● **TASK TO CARRY OUT**
Every line below that has the string "создать" needs to be copied.

Items from a dataset:
....
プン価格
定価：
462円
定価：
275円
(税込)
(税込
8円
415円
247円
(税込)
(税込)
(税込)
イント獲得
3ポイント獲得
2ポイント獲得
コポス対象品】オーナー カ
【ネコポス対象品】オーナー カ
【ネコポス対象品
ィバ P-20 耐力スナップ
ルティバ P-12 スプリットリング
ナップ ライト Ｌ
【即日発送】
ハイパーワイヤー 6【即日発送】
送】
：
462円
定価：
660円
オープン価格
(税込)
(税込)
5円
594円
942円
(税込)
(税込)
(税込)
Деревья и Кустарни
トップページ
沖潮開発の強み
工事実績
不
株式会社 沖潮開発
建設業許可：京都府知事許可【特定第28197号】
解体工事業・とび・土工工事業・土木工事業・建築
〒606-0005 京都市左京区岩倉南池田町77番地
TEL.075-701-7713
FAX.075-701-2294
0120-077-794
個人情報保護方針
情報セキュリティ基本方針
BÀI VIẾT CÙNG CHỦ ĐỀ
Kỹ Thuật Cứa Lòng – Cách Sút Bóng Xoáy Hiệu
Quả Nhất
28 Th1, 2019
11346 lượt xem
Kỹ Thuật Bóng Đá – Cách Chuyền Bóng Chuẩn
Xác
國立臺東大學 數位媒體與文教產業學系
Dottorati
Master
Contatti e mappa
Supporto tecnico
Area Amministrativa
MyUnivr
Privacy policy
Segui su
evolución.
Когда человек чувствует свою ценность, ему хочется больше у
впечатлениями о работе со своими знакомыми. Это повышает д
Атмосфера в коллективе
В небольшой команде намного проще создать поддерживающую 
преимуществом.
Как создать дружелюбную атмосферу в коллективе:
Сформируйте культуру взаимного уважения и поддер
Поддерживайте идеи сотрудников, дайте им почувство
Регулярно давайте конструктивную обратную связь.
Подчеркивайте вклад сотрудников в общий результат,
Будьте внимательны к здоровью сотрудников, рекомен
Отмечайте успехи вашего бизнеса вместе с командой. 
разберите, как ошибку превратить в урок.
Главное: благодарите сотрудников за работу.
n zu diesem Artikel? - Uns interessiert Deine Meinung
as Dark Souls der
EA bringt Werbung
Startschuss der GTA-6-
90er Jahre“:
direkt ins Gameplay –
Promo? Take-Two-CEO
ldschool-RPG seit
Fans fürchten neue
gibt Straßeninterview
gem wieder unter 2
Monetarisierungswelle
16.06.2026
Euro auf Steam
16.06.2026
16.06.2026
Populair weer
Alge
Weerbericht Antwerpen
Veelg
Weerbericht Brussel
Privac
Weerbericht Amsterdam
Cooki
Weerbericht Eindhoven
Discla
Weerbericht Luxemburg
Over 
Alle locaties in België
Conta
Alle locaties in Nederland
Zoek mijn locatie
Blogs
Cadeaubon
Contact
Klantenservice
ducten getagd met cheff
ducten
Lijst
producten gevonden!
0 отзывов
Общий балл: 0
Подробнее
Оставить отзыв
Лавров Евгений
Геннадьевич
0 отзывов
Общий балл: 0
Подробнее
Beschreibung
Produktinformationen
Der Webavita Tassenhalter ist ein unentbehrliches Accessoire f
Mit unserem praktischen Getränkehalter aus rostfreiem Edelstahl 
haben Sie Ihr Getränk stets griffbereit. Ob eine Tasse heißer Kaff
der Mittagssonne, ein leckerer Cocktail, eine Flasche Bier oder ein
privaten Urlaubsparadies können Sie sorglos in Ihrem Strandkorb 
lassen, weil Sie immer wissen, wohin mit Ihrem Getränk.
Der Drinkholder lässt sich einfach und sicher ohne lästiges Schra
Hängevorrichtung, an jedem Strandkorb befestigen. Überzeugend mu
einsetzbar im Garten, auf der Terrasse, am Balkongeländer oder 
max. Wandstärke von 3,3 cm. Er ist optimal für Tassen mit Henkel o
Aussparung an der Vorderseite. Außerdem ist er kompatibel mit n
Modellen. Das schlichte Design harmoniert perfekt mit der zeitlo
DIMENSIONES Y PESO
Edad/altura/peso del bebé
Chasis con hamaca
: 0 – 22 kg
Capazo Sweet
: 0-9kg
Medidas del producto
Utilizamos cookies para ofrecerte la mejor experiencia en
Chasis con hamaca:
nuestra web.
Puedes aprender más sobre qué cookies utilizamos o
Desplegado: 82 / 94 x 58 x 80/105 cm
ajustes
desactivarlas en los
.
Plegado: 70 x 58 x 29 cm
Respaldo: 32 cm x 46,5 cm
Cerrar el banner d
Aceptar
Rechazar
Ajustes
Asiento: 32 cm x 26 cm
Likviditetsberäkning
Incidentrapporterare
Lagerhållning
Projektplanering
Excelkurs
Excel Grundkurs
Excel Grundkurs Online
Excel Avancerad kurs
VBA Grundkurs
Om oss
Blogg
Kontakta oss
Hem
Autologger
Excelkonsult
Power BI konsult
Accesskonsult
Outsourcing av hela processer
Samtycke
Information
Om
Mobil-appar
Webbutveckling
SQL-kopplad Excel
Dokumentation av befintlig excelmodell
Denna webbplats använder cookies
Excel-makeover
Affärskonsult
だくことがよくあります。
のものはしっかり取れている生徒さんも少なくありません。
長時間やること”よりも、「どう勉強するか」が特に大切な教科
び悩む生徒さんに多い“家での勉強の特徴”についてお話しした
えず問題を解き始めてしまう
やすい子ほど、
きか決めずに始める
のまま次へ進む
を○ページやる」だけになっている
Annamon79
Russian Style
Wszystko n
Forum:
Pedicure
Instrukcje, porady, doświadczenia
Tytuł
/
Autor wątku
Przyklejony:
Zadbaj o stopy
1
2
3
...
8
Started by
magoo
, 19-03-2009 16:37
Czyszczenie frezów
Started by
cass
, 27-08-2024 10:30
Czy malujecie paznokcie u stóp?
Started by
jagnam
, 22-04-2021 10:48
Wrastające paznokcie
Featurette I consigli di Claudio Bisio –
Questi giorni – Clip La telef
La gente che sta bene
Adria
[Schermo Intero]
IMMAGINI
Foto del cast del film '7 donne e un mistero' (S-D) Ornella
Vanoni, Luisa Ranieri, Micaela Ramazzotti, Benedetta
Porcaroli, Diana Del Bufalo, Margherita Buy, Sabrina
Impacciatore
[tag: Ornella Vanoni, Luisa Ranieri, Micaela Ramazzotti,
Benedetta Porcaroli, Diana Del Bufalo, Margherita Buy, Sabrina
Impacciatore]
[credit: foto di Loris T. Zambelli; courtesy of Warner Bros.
....
● **ANSWER**
В небольшой команде намного проще создать поддерживающую 
Как создать дружелюбную атмосферу в коллективе:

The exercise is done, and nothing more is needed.